Task requirements :: Transcribe each record word for word. Skip the images.

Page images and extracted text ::
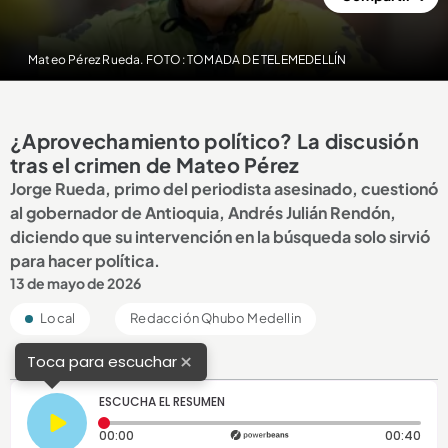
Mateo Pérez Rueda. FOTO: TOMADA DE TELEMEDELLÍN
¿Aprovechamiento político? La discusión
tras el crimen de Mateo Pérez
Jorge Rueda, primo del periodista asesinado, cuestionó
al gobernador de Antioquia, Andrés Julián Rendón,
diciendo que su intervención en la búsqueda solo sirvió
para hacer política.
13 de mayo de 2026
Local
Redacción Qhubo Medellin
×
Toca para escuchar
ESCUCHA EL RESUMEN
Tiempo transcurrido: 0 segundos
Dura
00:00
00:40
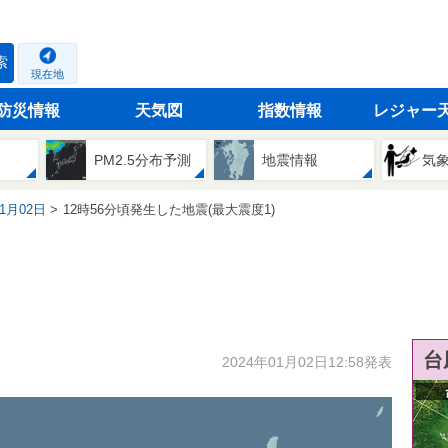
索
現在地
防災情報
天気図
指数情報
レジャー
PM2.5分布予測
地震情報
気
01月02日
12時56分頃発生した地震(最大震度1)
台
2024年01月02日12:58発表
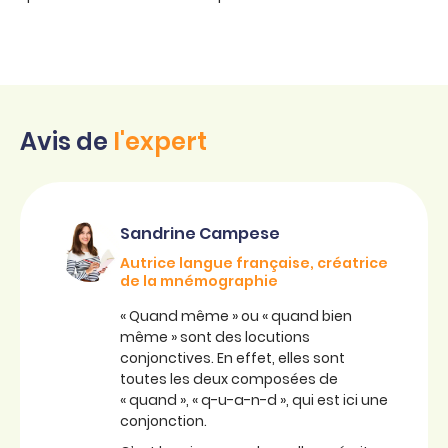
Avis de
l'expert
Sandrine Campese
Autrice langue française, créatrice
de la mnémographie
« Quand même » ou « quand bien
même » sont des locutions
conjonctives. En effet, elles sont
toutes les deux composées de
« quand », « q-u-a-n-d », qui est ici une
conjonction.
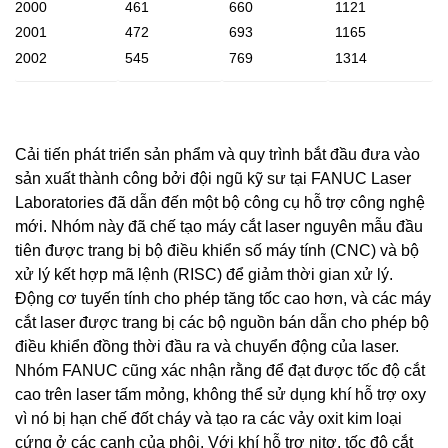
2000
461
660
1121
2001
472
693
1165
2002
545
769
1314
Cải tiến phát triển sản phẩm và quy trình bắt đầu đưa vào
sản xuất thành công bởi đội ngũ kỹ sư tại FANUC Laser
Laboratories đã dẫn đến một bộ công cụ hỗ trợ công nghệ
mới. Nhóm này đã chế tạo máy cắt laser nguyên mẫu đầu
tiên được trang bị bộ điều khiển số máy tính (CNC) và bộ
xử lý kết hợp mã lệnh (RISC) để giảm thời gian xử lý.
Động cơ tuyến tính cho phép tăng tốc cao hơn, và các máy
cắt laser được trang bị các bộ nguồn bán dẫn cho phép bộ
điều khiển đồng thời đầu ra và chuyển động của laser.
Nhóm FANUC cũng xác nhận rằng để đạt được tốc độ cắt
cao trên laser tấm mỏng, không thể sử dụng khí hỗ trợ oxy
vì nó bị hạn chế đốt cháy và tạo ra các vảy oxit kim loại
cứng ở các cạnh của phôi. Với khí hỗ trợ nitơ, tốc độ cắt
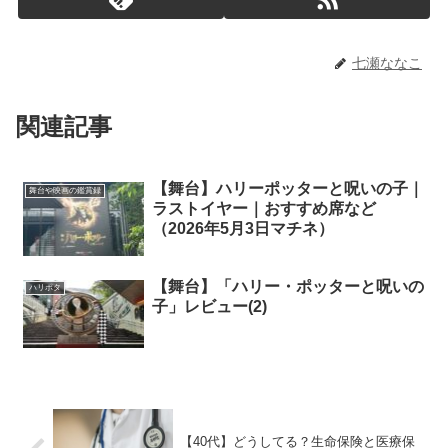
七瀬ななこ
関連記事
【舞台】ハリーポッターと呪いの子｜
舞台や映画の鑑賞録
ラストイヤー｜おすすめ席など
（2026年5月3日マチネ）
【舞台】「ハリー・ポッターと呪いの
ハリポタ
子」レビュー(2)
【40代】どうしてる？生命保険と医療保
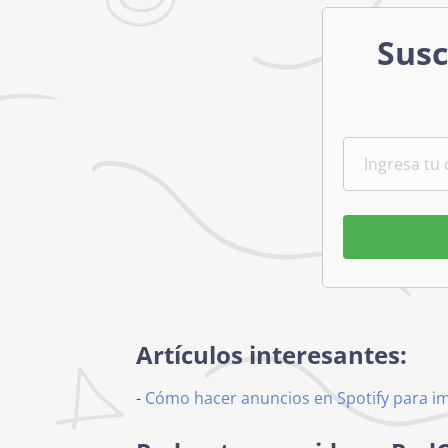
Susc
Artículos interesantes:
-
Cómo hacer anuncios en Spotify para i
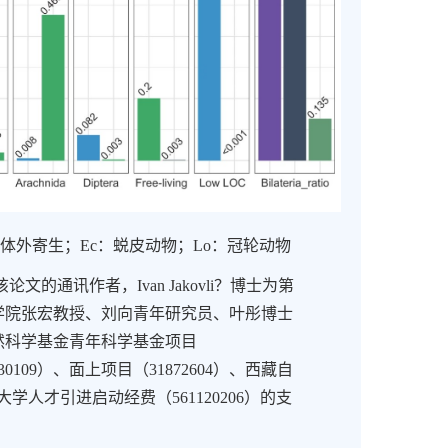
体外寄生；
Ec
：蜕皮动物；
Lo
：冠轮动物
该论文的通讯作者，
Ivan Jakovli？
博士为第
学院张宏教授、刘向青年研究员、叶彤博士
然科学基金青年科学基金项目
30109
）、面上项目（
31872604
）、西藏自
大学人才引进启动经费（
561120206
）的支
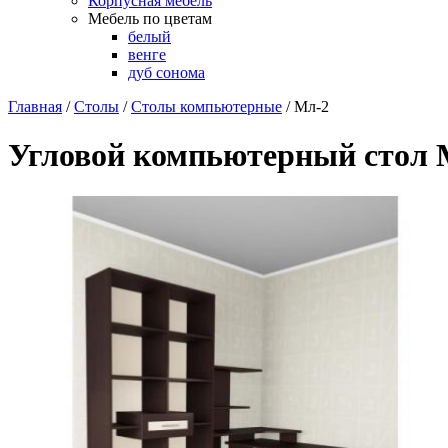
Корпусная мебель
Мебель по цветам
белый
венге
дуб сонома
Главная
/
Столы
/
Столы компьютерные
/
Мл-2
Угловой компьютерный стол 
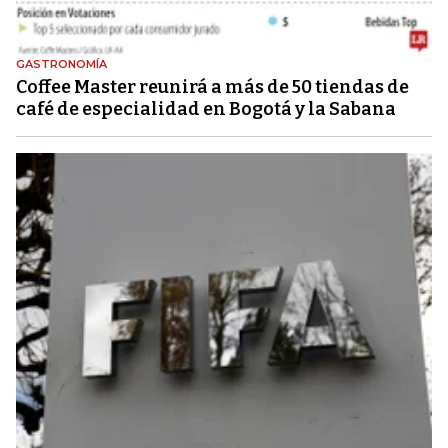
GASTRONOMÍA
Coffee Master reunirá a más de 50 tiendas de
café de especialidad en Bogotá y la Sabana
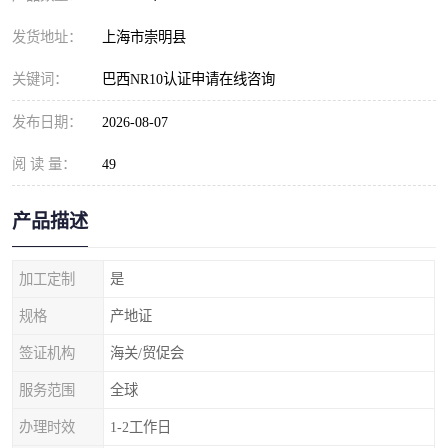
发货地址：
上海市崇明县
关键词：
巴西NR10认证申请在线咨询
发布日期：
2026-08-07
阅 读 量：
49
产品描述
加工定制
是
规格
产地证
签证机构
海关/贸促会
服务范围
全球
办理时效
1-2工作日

Solution ::
Mateo Pérez Rueda. FOTO: TOMADA DE TELEMEDELLÍN
¿Aprovechamiento político? La discusión
tras el crimen de Mateo Pérez
Jorge Rueda, primo del periodista asesinado, cuestionó
al gobernador de Antioquia, Andrés Julián Rendón,
diciendo que su intervención en la búsqueda solo sirvió
para hacer política.
13 de mayo de 2026
Local
Redacción Qhubo Medellin
×
Toca para escuchar
ESCUCHA EL RESUMEN
Tiempo transcurrido: 0 segundos
Dura
00:00
00:40
索
現在地
防災情報
天気図
指数情報
レジャー
PM2.5分布予測
地震情報
気
01月02日
12時56分頃発生した地震(最大震度1)
台
2024年01月02日12:58発表
Avis de
l'expert
Sandrine Campese
Autrice langue française, créatrice
de la mnémographie
« Quand même » ou « quand bien
même » sont des locutions
conjonctives. En effet, elles sont
toutes les deux composées de
« quand », « q-u-a-n-d », qui est ici une
conjonction.
2000
461
660
1121
2001
472
693
1165
2002
545
769
1314
Cải tiến phát triển sản phẩm và quy trình bắt đầu đưa vào
sản xuất thành công bởi đội ngũ kỹ sư tại FANUC Laser
Laboratories đã dẫn đến một bộ công cụ hỗ trợ công nghệ
mới. Nhóm này đã chế tạo máy cắt laser nguyên mẫu đầu
tiên được trang bị bộ điều khiển số máy tính (CNC) và bộ
xử lý kết hợp mã lệnh (RISC) để giảm thời gian xử lý.
Động cơ tuyến tính cho phép tăng tốc cao hơn, và các máy
cắt laser được trang bị các bộ nguồn bán dẫn cho phép bộ
điều khiển đồng thời đầu ra và chuyển động của laser.
Nhóm FANUC cũng xác nhận rằng để đạt được tốc độ cắt
cao trên laser tấm mỏng, không thể sử dụng khí hỗ trợ oxy
vì nó bị hạn chế đốt cháy và tạo ra các vảy oxit kim loại
cứng ở các cạnh của phôi. Với khí hỗ trợ nitơ, tốc độ cắt
七瀬ななこ
関連記事
【舞台】ハリーポッターと呪いの子｜
舞台や映画の鑑賞録
ラストイヤー｜おすすめ席など
（2026年5月3日マチネ）
【舞台】「ハリー・ポッターと呪いの
ハリポタ
子」レビュー(2)
【40代】どうしてる？生命保険と医療保
Susc
Artículos interesantes:
-
Cómo hacer anuncios en Spotify para i
体外寄生；
Ec
：蜕皮动物；
Lo
：冠轮动物
该论文的通讯作者，
Ivan Jakovli？
博士为第
学院张宏教授、刘向青年研究员、叶彤博士
然科学基金青年科学基金项目
30109
）、面上项目（
31872604
）、西藏自
大学人才引进启动经费（
561120206
）的支
Корпусная мебель
Мебель по цветам
белый
венге
дуб сонома
Главная
/
Столы
/
Столы компьютерные
/
Мл-2
Угловой компьютерный стол 
GASTRONOMÍA
Coffee Master reunirá a más de 50 tiendas de
café de especialidad en Bogotá y la Sabana
发货地址：
上海市崇明县
关键词：
巴西NR10认证申请在线咨询
发布日期：
2026-08-07
阅 读 量：
49
产品描述
加工定制
是
规格
产地证
签证机构
海关/贸促会
服务范围
全球
办理时效
1-2工作日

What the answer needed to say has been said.